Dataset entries
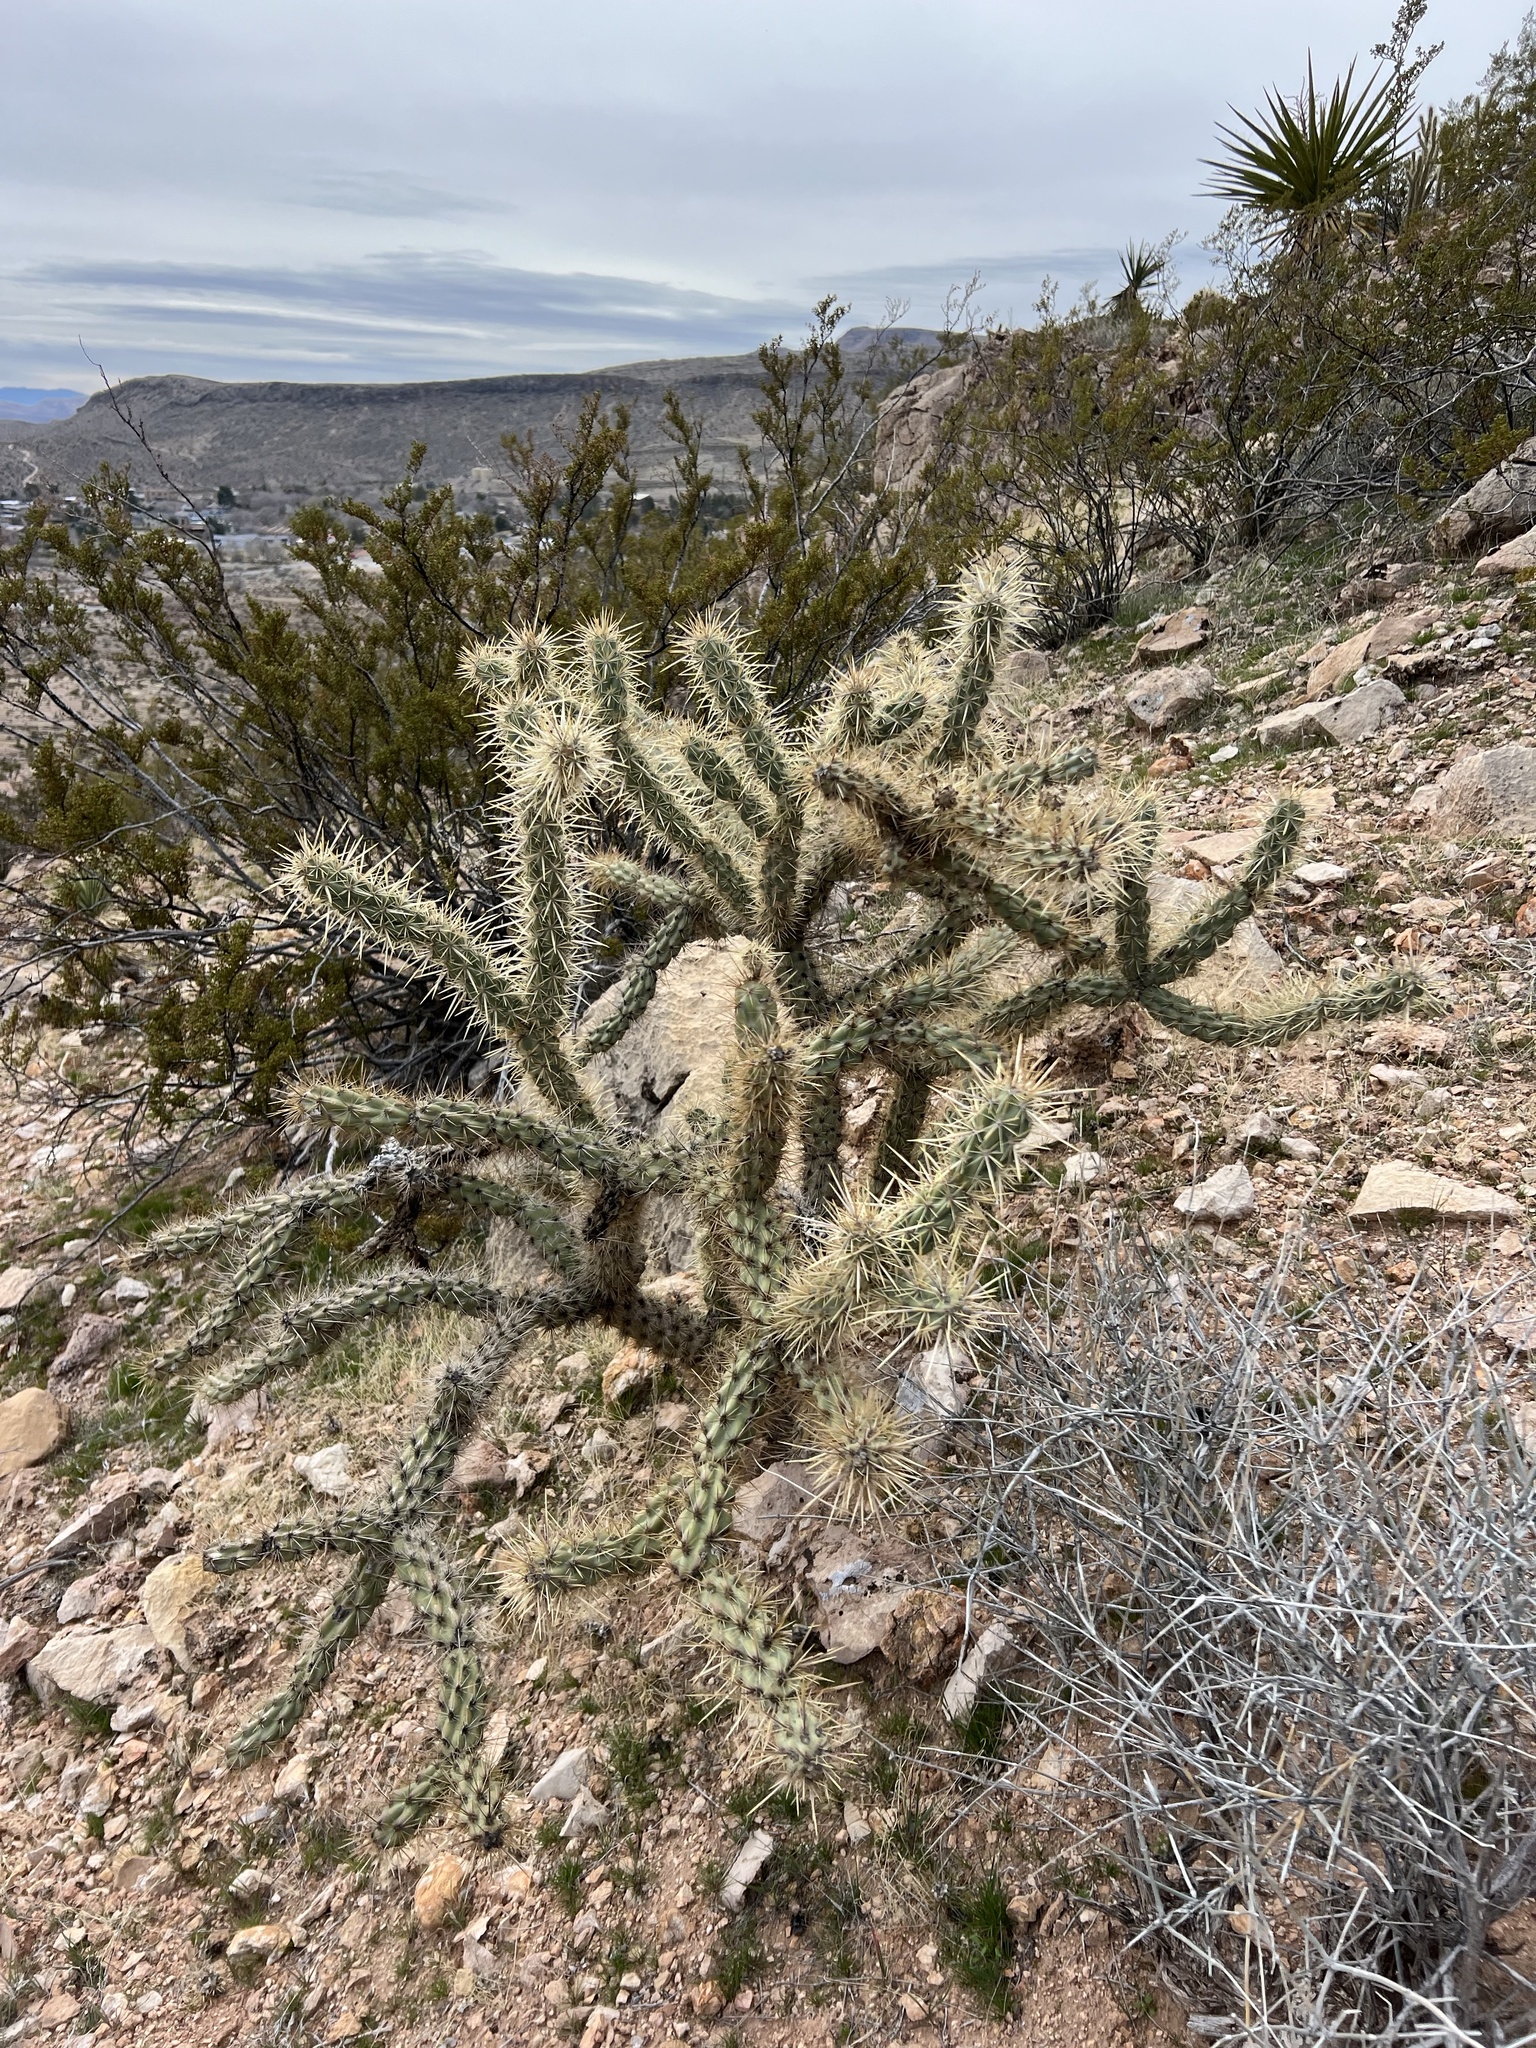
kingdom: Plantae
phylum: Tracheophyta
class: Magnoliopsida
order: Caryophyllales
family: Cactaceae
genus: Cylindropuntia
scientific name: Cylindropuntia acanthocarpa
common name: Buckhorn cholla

---

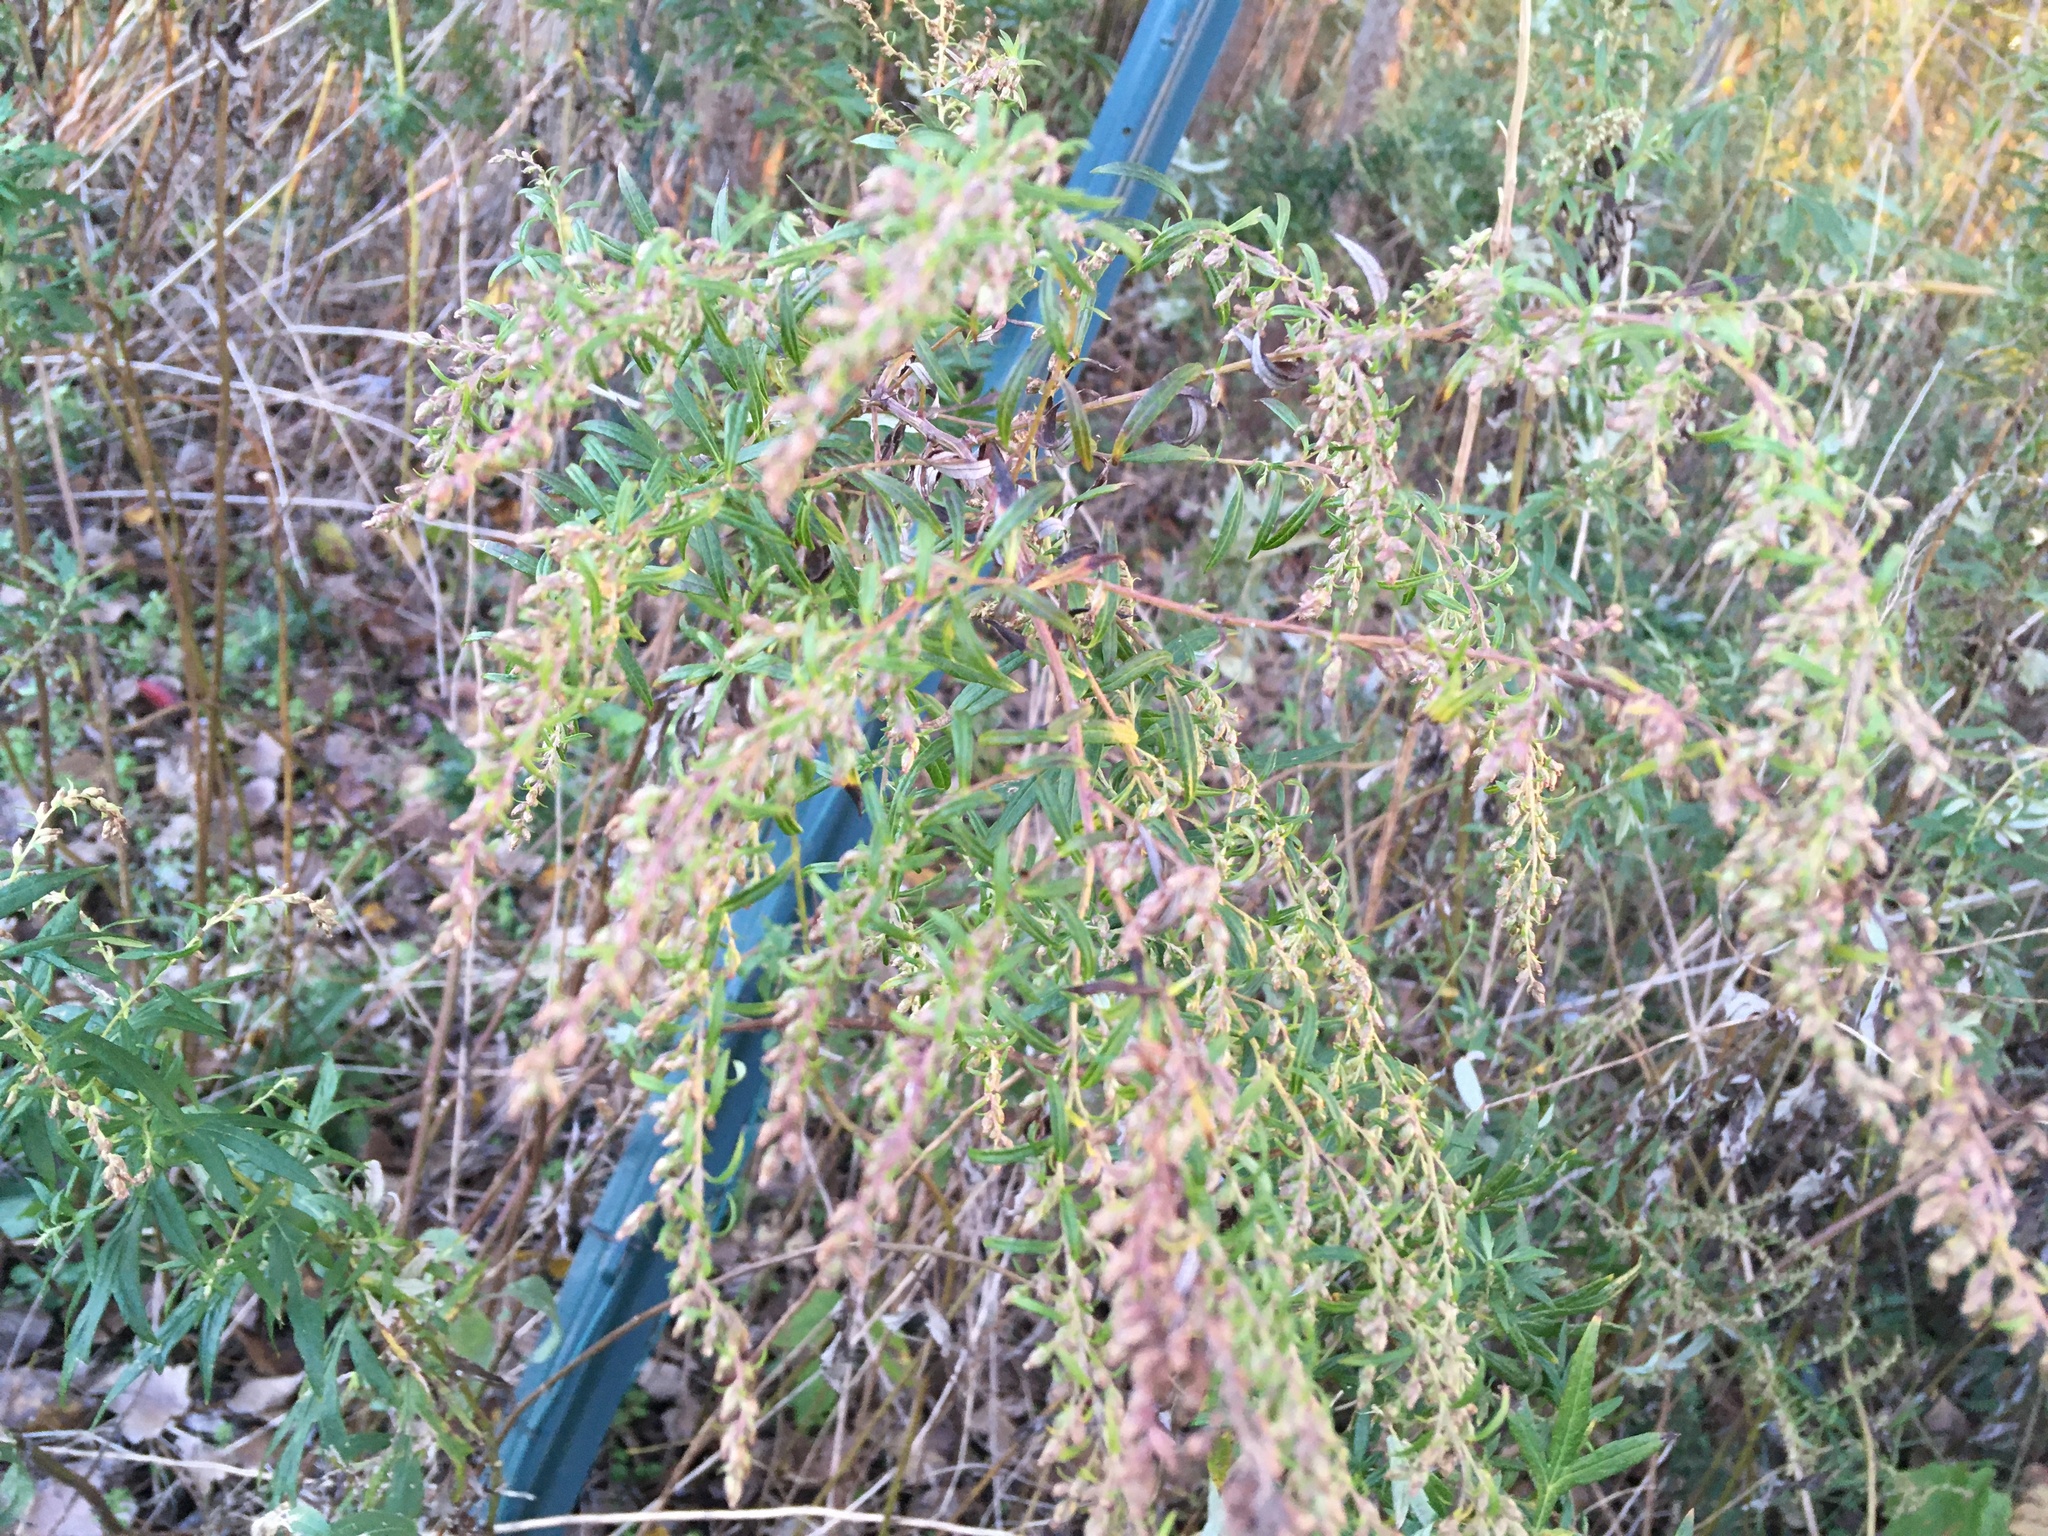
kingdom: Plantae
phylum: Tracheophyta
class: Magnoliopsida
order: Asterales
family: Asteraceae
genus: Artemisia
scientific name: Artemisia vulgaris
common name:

WHAT IS ASKED:
Count how many lines in the items above contain the string "name", where uppercase and lowercase count as different. Reply with the number only.

EXERCISE ANSWER:
4